DestinE Data Lake utilises a deployment of Dask Gateway on each location (bridge) in the data lake. Dask Gateway provides a secure, multi-tenant server for managing Dask clusters. It allows users to launch and use Dask clusters in a shared, centrally managed cluster environment, without requiring users to have direct access to the underlying cluster backend (e.g. Kubernetes, Hadoop/YARN, HPC Job queues, etc…).

Dask Gateway exposes a REST API to spawn clusters on demand. The overall architecture of Dask Gateway is depicted hereafter.

How to connect and spawn a cluster?

Central Site

LUMI Bridge

from dask_gateway.auth import GatewayAuth
from getpass import getpass
from destinelab import AuthHandler as DESP_AuthHandler

class DESPAuth(GatewayAuth):
    def __init__(self, username: str):
        self.auth_handler = DESP_AuthHandler(username, getpass("Please input your DESP password: "))
        self.access_token = self.auth_handler.get_token()
    
    def pre_request(self, _):
        headers = {"Authorization": "Bearer " + self.access_token}
        return headers, None

Only authenticated access is granted to the DEDL STACK service Dask, therefore a helper class to authenticate a user against the DESP identity management system is implemented.
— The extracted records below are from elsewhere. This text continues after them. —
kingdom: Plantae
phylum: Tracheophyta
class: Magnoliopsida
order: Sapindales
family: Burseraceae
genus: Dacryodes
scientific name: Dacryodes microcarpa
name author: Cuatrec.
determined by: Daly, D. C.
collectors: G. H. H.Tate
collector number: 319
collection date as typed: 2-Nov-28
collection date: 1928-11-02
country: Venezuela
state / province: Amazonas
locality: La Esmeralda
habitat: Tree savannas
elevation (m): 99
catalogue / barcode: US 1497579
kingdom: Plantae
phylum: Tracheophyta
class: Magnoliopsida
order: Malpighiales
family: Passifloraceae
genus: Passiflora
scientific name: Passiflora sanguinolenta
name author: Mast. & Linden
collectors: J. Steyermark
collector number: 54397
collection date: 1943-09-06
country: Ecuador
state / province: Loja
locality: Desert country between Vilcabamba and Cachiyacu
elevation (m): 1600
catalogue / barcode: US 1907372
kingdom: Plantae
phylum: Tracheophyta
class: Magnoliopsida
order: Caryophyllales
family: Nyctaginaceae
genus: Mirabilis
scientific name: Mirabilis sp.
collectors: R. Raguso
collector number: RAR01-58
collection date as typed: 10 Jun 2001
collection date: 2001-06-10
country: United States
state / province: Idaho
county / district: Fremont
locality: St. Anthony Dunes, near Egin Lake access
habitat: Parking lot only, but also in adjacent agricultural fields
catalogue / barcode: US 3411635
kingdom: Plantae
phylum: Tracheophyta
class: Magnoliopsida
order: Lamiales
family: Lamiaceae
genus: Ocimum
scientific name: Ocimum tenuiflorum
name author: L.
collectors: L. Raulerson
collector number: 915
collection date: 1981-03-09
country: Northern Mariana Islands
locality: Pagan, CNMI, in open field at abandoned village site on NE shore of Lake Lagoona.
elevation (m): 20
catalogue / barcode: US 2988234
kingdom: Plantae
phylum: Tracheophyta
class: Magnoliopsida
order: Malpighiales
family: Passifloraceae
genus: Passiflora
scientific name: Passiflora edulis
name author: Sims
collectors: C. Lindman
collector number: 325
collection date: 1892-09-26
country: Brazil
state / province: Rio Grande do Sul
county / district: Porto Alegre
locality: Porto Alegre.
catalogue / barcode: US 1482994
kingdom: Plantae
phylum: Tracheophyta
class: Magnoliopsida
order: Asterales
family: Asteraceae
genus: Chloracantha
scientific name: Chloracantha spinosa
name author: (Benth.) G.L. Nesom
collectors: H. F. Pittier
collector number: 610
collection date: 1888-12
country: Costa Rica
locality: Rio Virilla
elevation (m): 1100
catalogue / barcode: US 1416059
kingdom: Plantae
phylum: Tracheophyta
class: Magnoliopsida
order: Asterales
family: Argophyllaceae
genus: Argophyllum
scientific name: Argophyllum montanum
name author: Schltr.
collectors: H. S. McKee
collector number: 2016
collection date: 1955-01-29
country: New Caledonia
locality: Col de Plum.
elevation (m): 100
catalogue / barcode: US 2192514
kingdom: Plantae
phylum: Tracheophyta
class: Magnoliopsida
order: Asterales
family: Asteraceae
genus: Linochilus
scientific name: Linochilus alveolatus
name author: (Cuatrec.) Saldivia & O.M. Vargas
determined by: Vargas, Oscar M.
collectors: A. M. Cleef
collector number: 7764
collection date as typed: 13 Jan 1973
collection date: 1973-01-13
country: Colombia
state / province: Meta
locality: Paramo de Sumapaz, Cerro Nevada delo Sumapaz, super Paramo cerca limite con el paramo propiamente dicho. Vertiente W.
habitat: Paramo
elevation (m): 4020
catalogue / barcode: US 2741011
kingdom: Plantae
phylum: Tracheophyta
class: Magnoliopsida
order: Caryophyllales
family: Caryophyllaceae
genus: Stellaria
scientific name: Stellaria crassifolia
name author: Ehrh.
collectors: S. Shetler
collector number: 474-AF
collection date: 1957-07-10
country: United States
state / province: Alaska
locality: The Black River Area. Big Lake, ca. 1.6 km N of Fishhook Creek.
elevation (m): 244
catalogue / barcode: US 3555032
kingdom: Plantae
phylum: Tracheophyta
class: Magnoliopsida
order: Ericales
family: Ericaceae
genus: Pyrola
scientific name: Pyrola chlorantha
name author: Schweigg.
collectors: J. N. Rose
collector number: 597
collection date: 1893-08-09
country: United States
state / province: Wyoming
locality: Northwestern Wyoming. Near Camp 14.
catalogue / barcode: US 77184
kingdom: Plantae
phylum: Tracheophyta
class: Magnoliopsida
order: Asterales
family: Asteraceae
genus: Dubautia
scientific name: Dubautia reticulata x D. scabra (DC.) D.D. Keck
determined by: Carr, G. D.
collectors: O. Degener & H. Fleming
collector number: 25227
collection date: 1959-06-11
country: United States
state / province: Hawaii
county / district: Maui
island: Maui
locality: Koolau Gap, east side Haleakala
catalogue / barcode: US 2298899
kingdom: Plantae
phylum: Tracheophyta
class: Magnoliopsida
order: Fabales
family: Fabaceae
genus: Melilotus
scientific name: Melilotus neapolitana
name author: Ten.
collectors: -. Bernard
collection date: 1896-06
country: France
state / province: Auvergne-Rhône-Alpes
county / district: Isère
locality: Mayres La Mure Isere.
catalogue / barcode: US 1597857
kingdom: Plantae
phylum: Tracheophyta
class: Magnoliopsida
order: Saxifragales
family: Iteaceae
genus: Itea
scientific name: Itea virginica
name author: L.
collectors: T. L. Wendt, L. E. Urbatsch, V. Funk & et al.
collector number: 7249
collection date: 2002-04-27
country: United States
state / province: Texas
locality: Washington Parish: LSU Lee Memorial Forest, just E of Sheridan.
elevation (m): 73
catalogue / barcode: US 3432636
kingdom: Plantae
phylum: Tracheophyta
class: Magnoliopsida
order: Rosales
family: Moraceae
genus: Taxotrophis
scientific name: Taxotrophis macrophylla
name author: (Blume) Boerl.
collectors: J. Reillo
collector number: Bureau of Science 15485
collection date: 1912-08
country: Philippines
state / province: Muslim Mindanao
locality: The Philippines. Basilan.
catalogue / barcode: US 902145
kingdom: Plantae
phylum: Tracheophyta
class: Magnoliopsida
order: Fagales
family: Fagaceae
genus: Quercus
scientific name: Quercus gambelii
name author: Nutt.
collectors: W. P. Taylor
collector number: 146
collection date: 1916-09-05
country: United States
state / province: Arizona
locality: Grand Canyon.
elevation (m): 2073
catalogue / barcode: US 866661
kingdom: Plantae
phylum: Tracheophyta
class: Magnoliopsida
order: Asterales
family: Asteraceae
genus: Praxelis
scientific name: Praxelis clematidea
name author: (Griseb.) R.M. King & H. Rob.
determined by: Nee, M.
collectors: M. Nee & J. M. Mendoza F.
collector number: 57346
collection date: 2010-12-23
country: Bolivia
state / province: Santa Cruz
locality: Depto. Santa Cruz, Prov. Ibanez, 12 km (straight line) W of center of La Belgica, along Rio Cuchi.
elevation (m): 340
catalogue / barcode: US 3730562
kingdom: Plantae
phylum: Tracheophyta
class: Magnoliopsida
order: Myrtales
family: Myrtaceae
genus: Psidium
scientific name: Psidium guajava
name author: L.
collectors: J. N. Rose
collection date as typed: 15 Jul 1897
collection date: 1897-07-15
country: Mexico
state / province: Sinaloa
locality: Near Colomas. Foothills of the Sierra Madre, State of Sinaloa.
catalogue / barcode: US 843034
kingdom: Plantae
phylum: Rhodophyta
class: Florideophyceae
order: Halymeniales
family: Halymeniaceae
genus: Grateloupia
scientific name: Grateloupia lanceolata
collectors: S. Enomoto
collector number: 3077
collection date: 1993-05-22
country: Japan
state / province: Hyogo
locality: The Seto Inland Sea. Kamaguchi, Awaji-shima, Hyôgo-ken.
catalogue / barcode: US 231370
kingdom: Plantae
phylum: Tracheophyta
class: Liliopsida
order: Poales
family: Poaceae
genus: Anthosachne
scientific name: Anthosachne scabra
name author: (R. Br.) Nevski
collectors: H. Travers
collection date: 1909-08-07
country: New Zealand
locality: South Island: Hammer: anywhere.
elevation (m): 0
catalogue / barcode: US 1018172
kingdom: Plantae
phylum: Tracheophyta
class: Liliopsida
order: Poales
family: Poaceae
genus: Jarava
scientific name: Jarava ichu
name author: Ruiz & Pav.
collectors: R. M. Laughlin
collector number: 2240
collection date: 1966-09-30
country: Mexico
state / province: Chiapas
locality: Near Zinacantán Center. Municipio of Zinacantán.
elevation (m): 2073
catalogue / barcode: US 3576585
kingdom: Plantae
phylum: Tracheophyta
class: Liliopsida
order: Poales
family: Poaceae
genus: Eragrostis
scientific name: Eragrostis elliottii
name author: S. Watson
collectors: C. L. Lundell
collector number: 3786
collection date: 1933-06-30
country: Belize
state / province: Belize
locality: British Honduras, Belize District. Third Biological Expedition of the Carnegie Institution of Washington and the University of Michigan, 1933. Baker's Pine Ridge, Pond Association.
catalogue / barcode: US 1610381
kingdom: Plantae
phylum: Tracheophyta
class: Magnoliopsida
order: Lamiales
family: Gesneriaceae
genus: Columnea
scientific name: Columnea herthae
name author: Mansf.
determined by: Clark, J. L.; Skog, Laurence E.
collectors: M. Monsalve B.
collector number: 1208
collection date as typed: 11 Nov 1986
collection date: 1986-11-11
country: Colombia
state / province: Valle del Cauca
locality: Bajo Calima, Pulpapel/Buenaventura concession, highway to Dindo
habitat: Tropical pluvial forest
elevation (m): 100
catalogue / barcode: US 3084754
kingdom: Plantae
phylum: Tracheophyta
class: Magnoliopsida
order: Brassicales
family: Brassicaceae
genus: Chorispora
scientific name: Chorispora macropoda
The users password is directly handed over to the request object and is not permanently stored.

In the following, please enter your DESP username and password. Again, the password will only be saved for the duration of this user session and will be remove as soon as the notebook/kernel is closed.

from rich.prompt import Prompt
myAuth = DESPAuth(username=Prompt.ask(prompt="Username"))
from dask_gateway import Gateway
gateway = Gateway(address="http://dask.central.data.destination-earth.eu",
                  proxy_address="tcp://dask.central.data.destination-earth.eu:80",
                  auth=myAuth)

Cluster creation and client instantiation to communicate with the new cluster

cluster = gateway.new_cluster()
client = cluster.get_client()
cluster

Up to now the cluster will only consist of the distributed scheduler. If you want to spawn workers directly via Python adaptively, please use the following method call. With the following the cluster will be scaled to 2 workers initially. Depending on the load, Dask will add addtional workers, up to 5, if needed.

cluster.adapt(minimum=2, maximum=5)

dask.futures - non-blocking distributed calculations

We will now make use of the remote Dask Cluster using the Dask low-level collection dask.futures.

Submit arbitrary functions for computation in a parallelized, eager, and non-blocking way.

The futures interface (derived from the built-in concurrent.futures) provide fine-grained real-time execution for custom situations. We can submit individual functions for evaluation with one set of inputs, or evaluated over a sequence of inputs with submit() and map(). The call returns immediately, giving one or more futures, whose status begins as “pending” and later becomes “finished”. There is no blocking of the local Python session.

Important

This is the important difference between futures and delayed. Both can be used to support arbitrary task scheduling, but delayed is lazy (it just constructs a graph) whereas futures are eager. With futures, as soon as the inputs are available and there is compute available, the computation starts.

Related Documentation

This is the same workflow that as given above in the dask.delayed section. It is a for-loop to iterate of certain files to perform a transformation and to write the result.

def process_file(filename):
    data = read_a_file(filename)
    data = do_a_transformation(data)
    destination = f"results/{filename}"
    write_out_data(data, destination)
    return destination

futures = []
for filename in filenames:
    future = client.submit(process_file, filename)
    futures.append(future)
    
futures
from time import sleep


def inc(x):
    sleep(1)
    return x + 1

We can run these function locally

inc(1)

Or we can submit them to run remotely with Dask. This immediately returns a future that points to the ongoing computation, and eventually to the stored result.

future = client.submit(inc, 1)  # returns immediately with pending future
future

If you wait a second, and then check on the future again, you’ll see that it has finished.

future

You can block on the computation and gather the result with the .result() method.

future.result()

Other ways to wait for a future

from dask.distributed import wait, progress
progress(future)

shows a progress bar in the notebook. This progress bar is also asynchronous, and doesn’t block the execution of other code in the meanwhile.

wait(future)

blocks and forces the notebook to wait until the computation pointed to by future is done. However, note that if the result of inc() is sitting in the cluster, it would take no time to execute the computation now, because Dask notices that we are asking for the result of a computation it already knows about. More on this later.

Other ways to gather results

client.gather(futures)

gathers results from more than one future.

from dask.distributed import wait, progress
def inc(x):
    sleep(1)
    return x + 1


future_x = client.submit(inc, 1)
future_y = client.submit(inc, 2)
future_z = client.submit(sum, [future_x, future_y])
progress(future_z)
Remove your cluster again to free up resources when you are done.
cluster.close(shutdown=True)